List each line of the data in which the string "Natal" appears.

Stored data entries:
=-=-=

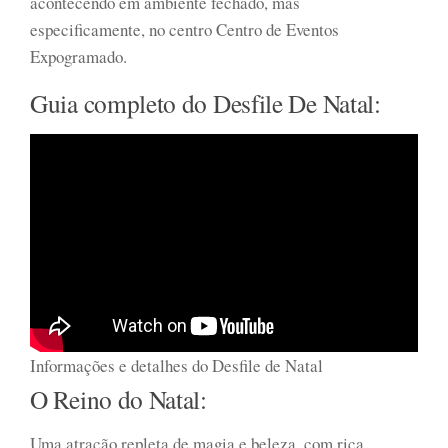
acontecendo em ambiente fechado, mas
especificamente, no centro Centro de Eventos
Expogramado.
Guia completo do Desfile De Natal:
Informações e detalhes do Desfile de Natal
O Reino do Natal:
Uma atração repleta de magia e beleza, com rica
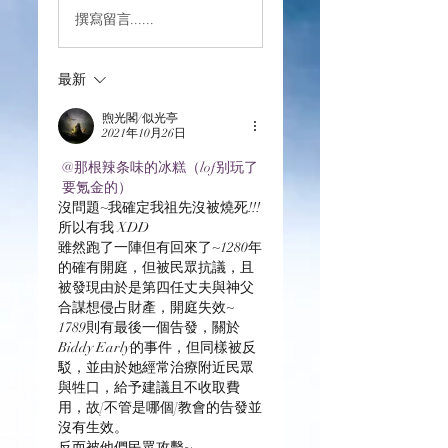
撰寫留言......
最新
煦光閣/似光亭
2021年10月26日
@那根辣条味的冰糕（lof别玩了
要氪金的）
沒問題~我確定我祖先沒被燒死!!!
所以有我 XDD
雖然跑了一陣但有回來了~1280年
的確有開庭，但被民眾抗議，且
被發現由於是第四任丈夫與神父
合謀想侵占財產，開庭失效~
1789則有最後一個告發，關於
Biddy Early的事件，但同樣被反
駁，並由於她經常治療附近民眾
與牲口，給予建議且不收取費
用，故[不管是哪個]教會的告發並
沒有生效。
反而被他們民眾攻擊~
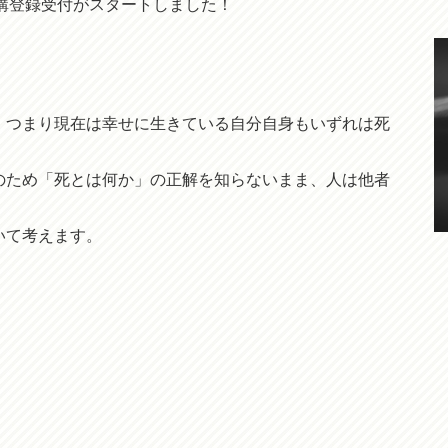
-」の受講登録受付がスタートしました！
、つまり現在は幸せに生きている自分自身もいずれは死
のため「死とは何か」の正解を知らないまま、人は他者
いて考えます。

=-=-=

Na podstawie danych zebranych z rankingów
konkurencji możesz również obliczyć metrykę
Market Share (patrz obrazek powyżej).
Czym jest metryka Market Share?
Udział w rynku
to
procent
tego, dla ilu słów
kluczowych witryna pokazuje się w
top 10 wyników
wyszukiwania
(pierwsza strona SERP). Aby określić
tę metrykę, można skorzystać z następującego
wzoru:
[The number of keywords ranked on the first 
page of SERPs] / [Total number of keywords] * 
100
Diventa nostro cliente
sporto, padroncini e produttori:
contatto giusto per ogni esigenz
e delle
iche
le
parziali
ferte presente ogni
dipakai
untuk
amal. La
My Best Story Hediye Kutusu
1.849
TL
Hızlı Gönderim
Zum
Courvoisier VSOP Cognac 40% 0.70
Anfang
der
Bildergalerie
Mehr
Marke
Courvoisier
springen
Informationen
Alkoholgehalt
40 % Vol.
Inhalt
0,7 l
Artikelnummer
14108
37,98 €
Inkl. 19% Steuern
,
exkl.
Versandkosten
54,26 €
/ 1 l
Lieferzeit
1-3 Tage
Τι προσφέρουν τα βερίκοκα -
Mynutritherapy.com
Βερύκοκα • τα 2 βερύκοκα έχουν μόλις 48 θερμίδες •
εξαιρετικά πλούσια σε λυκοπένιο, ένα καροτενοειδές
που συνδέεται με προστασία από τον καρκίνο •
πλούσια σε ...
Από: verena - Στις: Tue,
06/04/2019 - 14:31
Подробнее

=-=-=

PROBLEM SOLUTION |
Guia completo do Desfile De Natal:
Informações e detalhes do Desfile de Natal
O Reino do Natal:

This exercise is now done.